>> begin Quoted text
The Cretan andreion has often been described as redistributive, but in the narrow sense of feeding the citizen body (e.g., Lavencic 1988). The epigraphic evidence for public wealth in kind and in coin is difficult to reconcile with a narrow image of the andreion as a site for citizen subsistence, but makes sense when seen as part of a wider redistributive sphere. I begin with two fifth-century Gortynian inscriptions, G77B and G75B2 (following Gagarin and Perlman 2016’s nomenclature). G77B has generally been interpreted as relating to the andreion because it empowers officials known as karpodaistai (produce distributors) to seize produce, although the andreion is not explicitly mentioned. The magistrate title and the difficulty of understanding the flow of produce in this inscription may attest to a degree of state management that transcends andreion allocations. G75B2 is generally considered a list of private goods safe from seizure, but contains a puzzling clause about the andreion that is difficult to reconcile with this reading: included on the list are “from an andreion, whatever the leader provides for an andreion” (ἐς ἀνδρείο ὄτ’ ὀ ἀρκὸς παρέκει κατ’ ἀνδρεῖον). Whether this inscription enjoins or prevents seizure, it attests to the phenomenon of goods moving in and out of the andreion outside the strict sphere of subsistence needs.

Wages in kind (G79, Da1), including sustenance (tropa/thropa: Axos1, Da1), suggest substantial resources in kind at the state’s disposal. It is likely that the andreion was just one component of publicly managed agricultural goods. In particular, the cycling of payment in kind and fines in coin seen in G79 suggests that the in kind and in coin economies were both important and ongoing features of public wealth. The existence of a wage in addition to sustenance also suggests a sphere of secondary exchange of goods and coin, raising questions about the pessimistic view of Cretan economic life painted by Davies 2005 on the basis of the andreion system.
>> end Quoted text
>> begin Entries
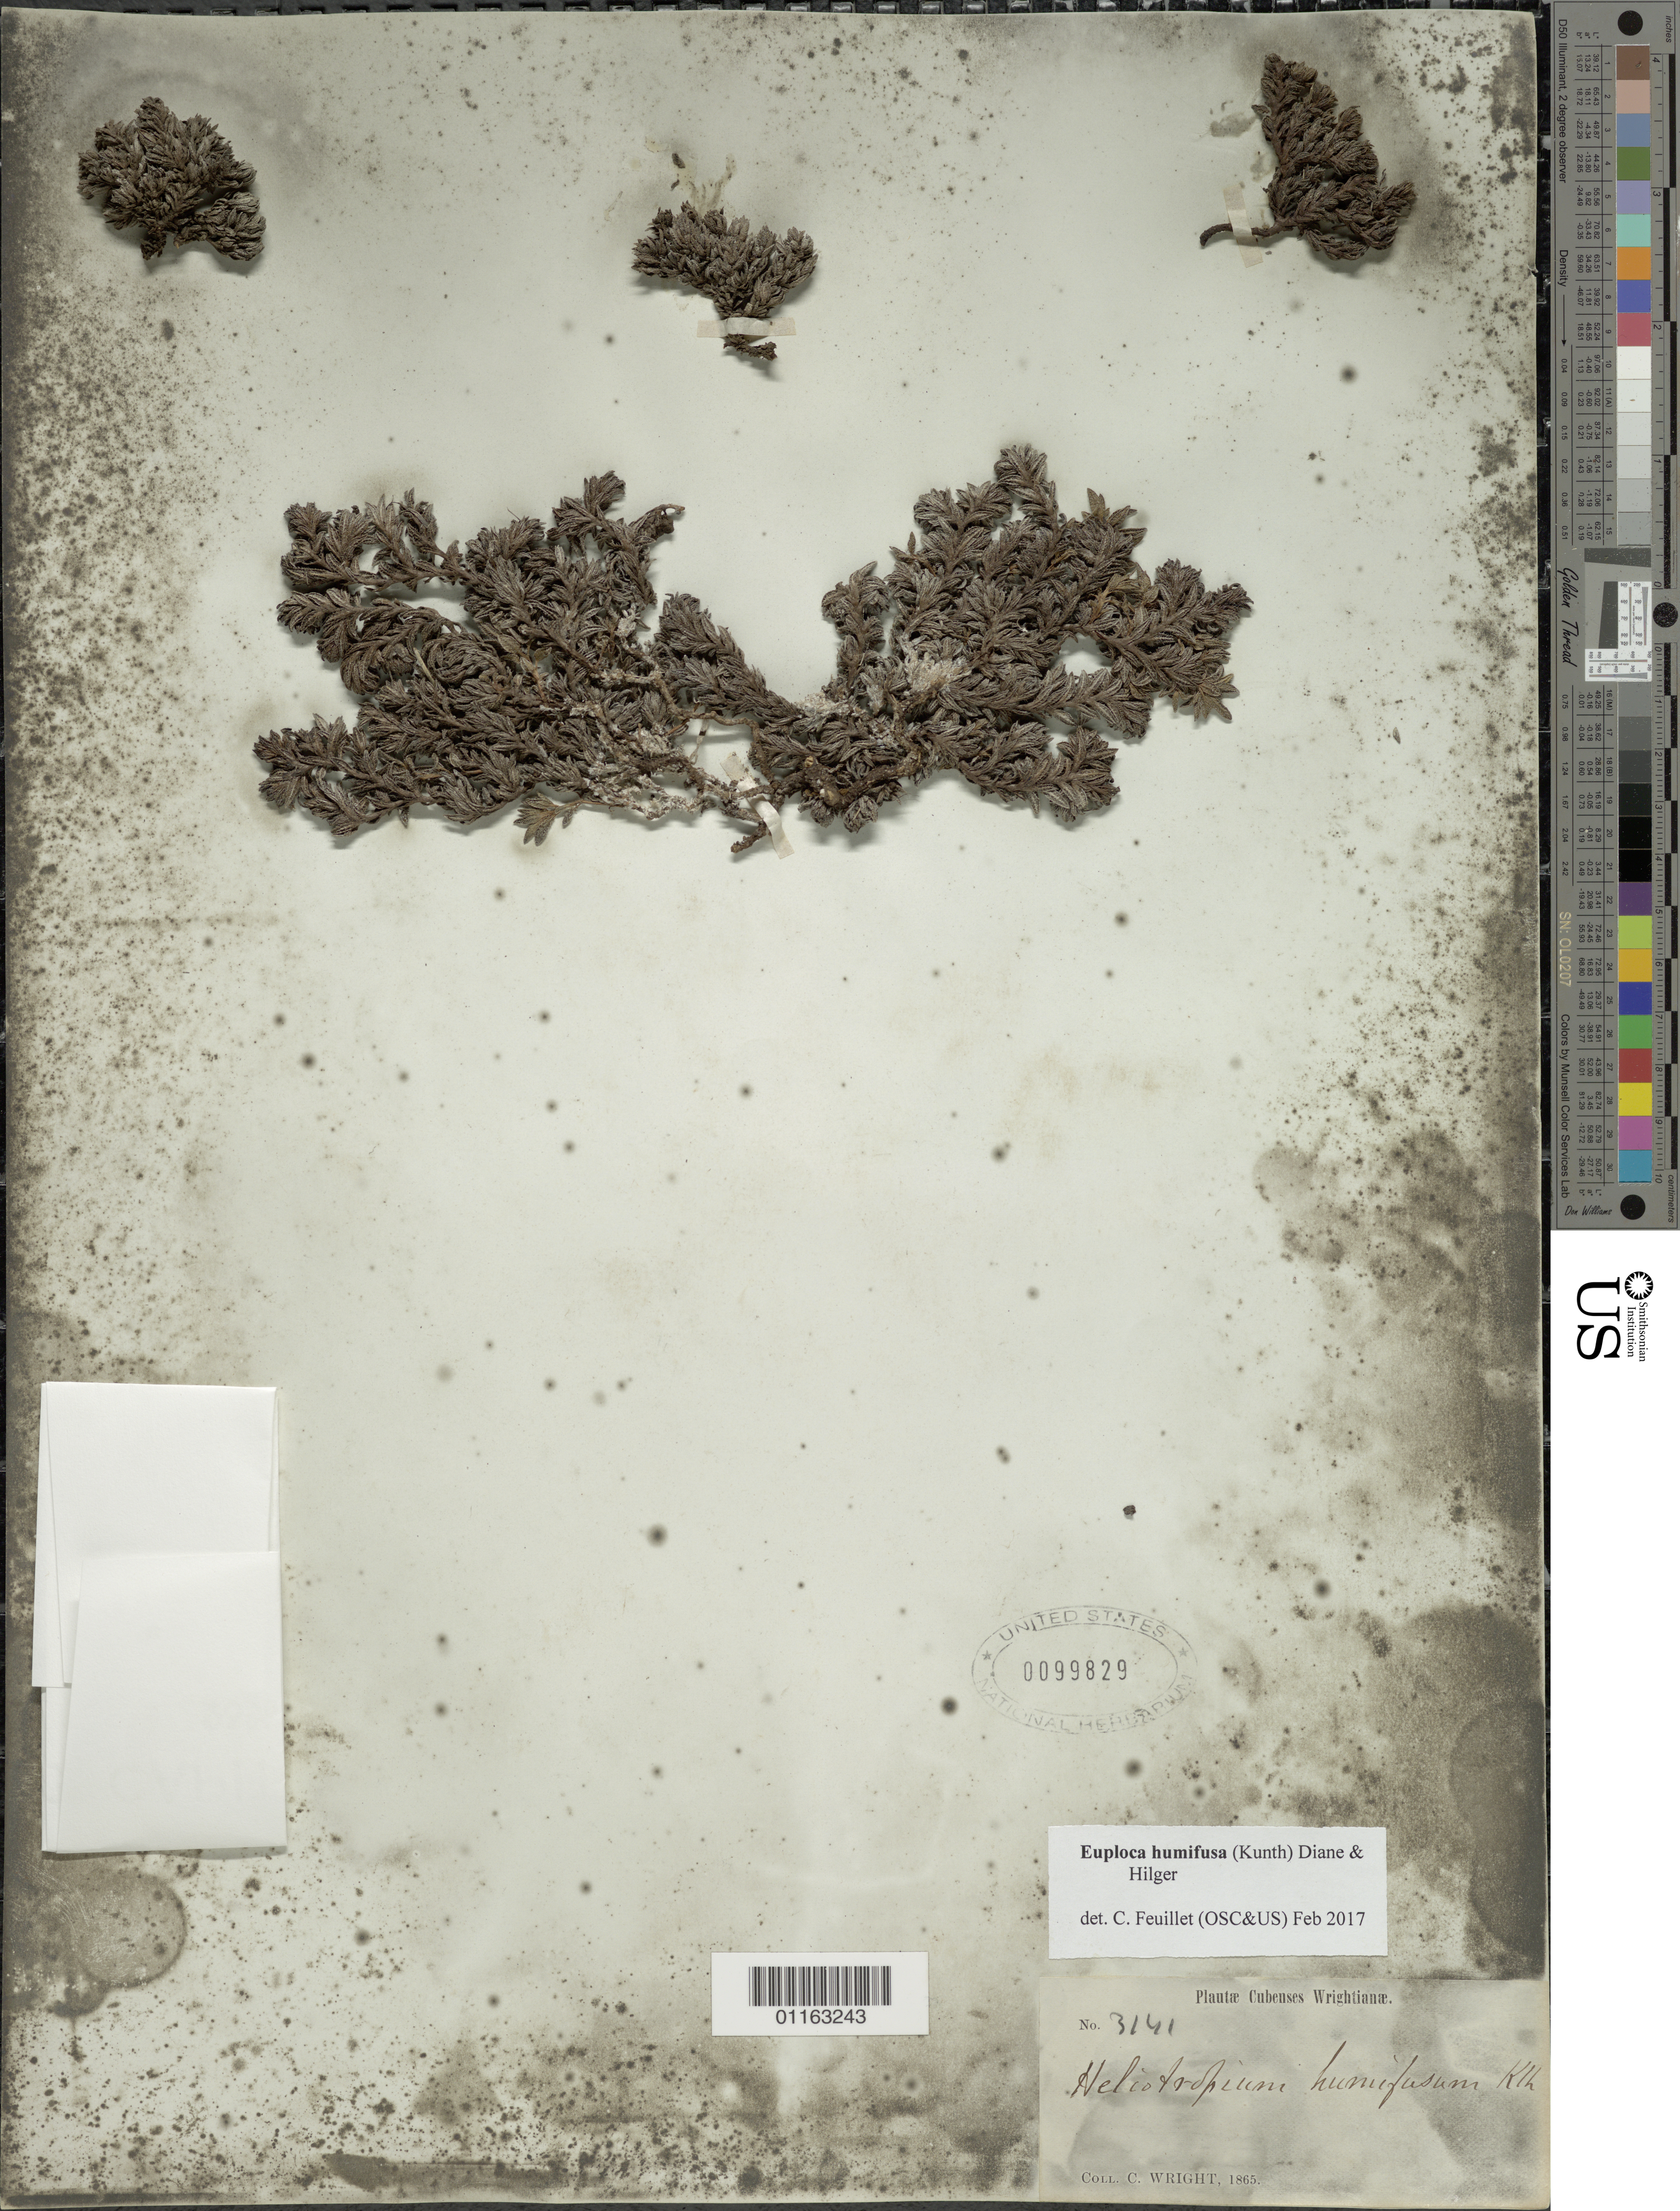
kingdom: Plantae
>> end Entries
>> begin Entries
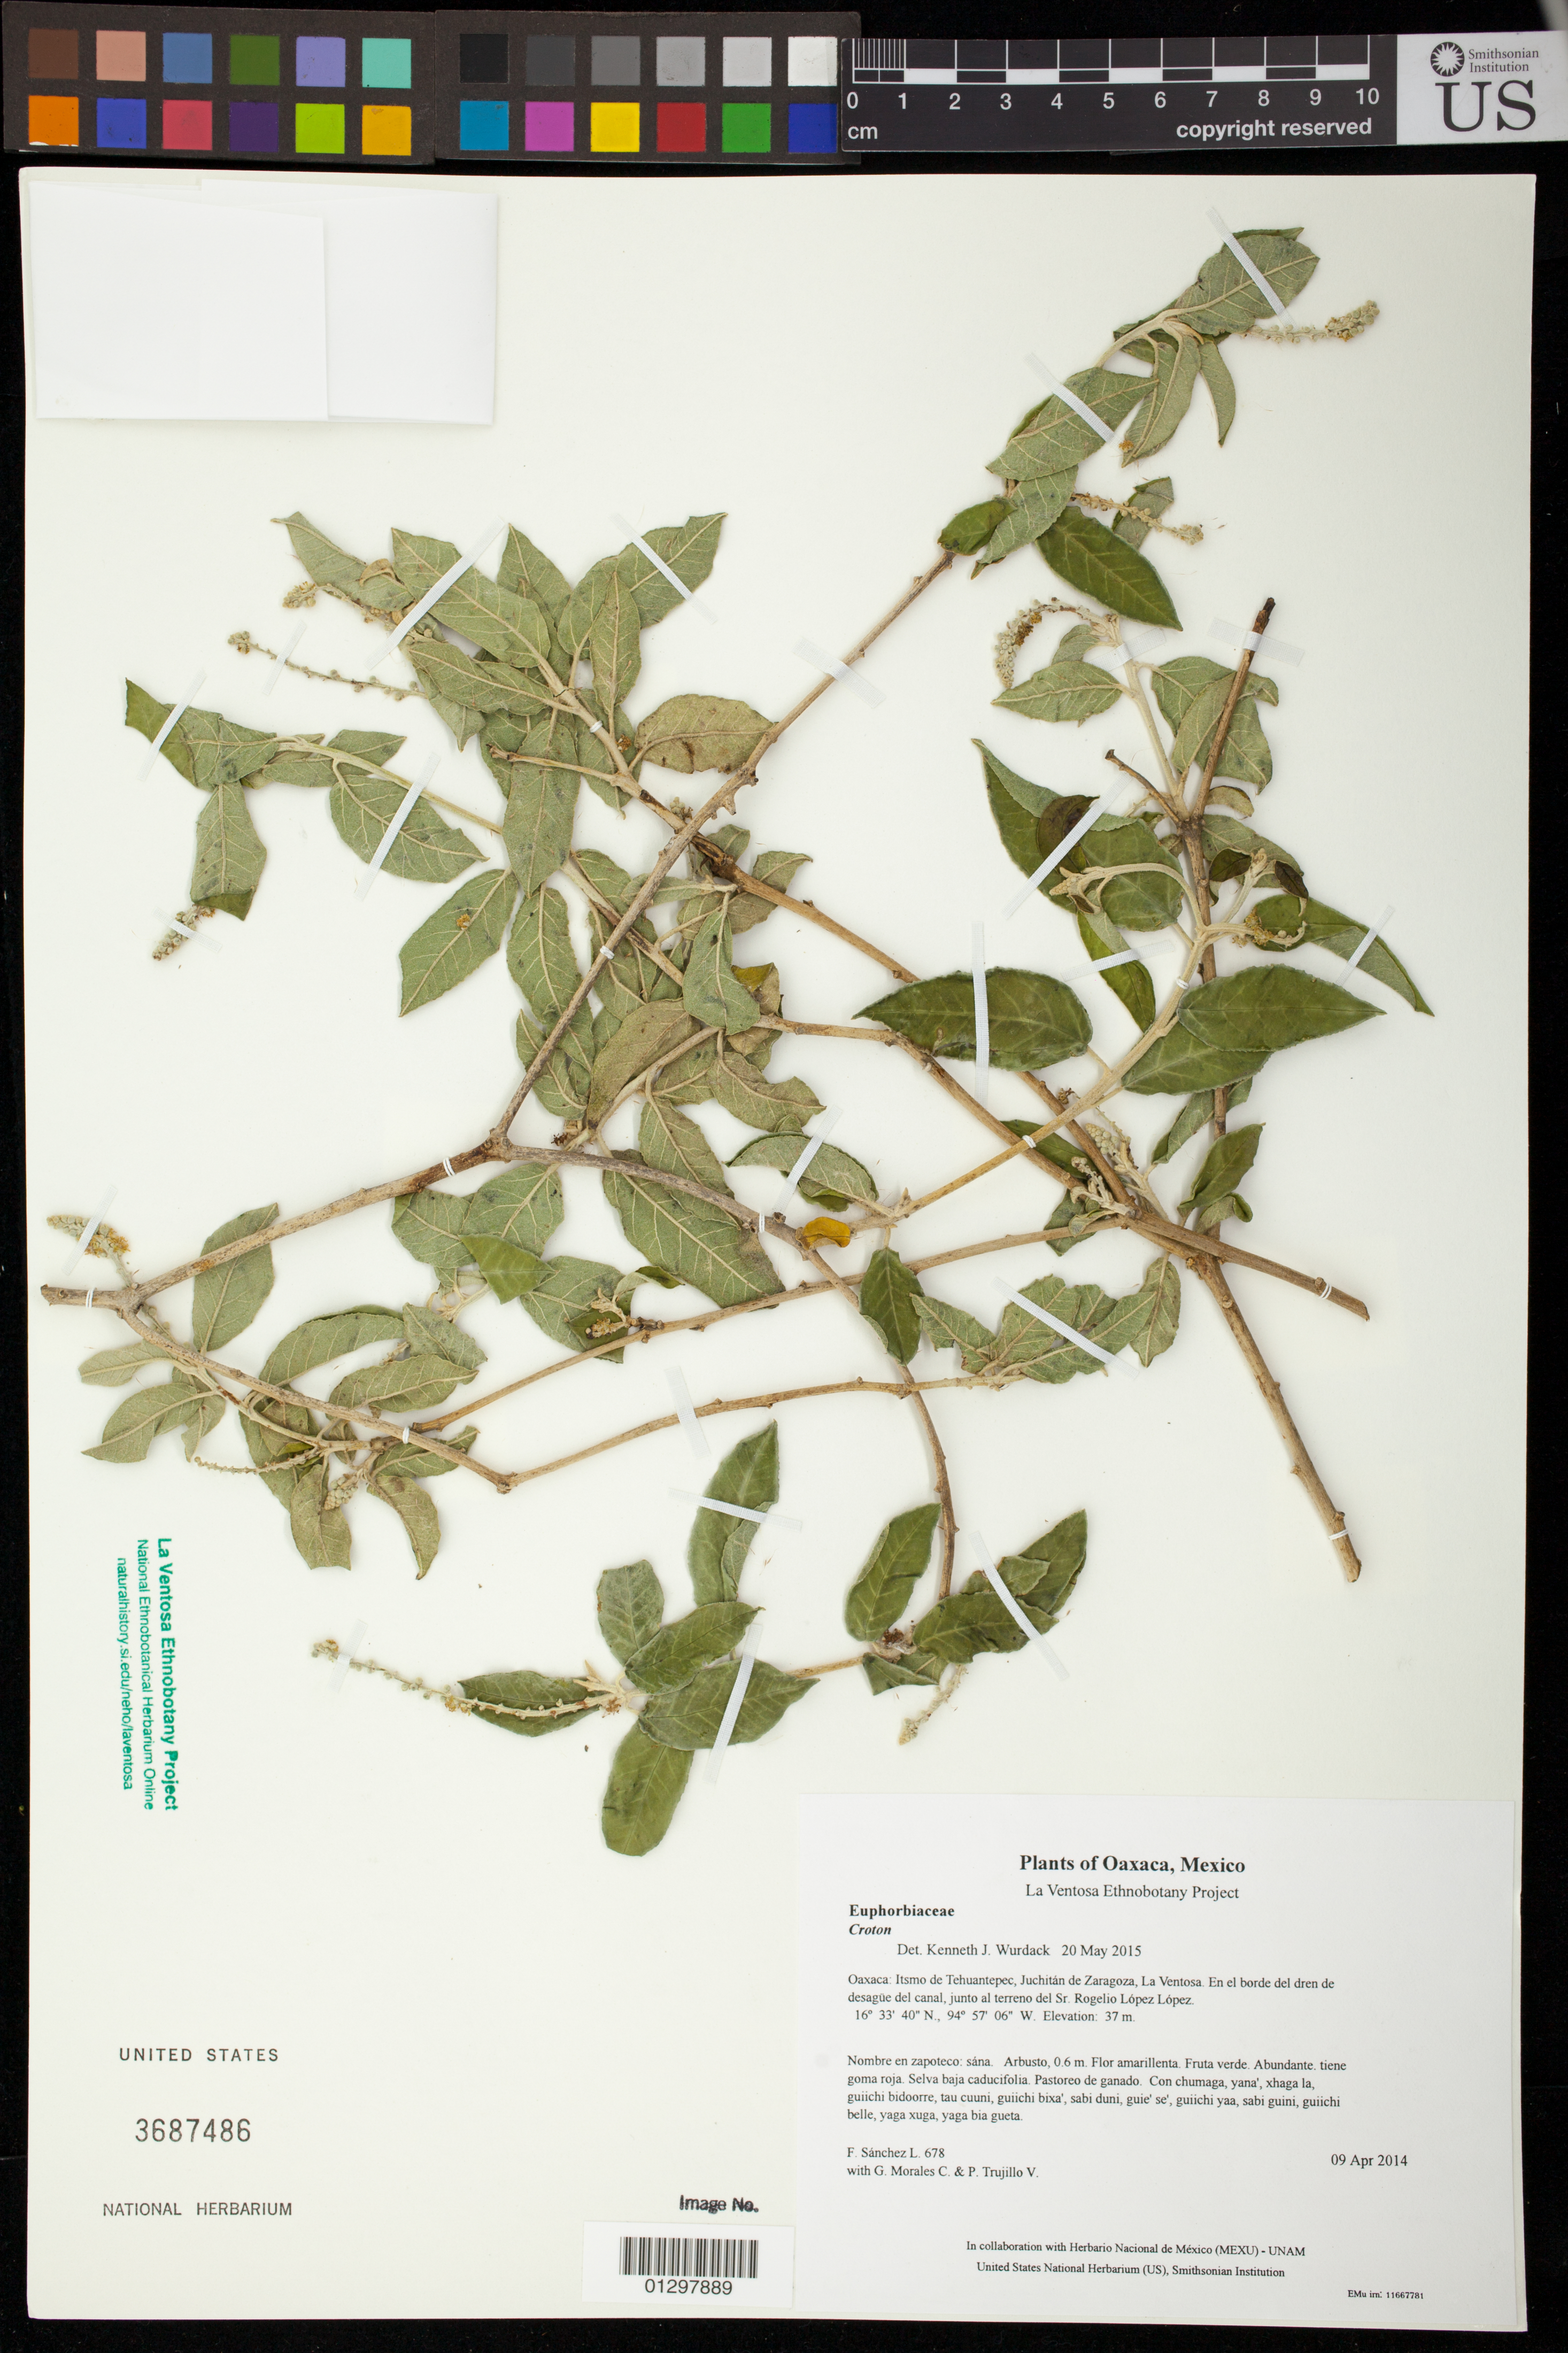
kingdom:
>> end Entries
Exercise requirements -
1. Answer these questions from the passage on the Cretan andreion:
(a) What title is held by the officials whom G77B empowers to seize produce?
(b) Whose nomenclature does the passage follow in naming the inscriptions?
(c) Which inscription shows the cycling of payment in kind and fines in coin?
2. Reproduce word for word the part of the passage on the Cretan andreion that opens with the words "Wages in kind" and closes with "the andreion system.".
This material is drawn from a different source than the text.

Answers to the problems -
1.
(a) They are the karpodaistai (produce distributors).
(b) It follows the nomenclature of Gagarin and Perlman 2016.
(c) G79 shows it.

2.
Wages in kind (G79, Da1), including sustenance (tropa/thropa: Axos1, Da1), suggest substantial resources in kind at the state’s disposal. It is likely that the andreion was just one component of publicly managed agricultural goods. In particular, the cycling of payment in kind and fines in coin seen in G79 suggests that the in kind and in coin economies were both important and ongoing features of public wealth. The existence of a wage in addition to sustenance also suggests a sphere of secondary exchange of goods and coin, raising questions about the pessimistic view of Cretan economic life painted by Davies 2005 on the basis of the andreion system.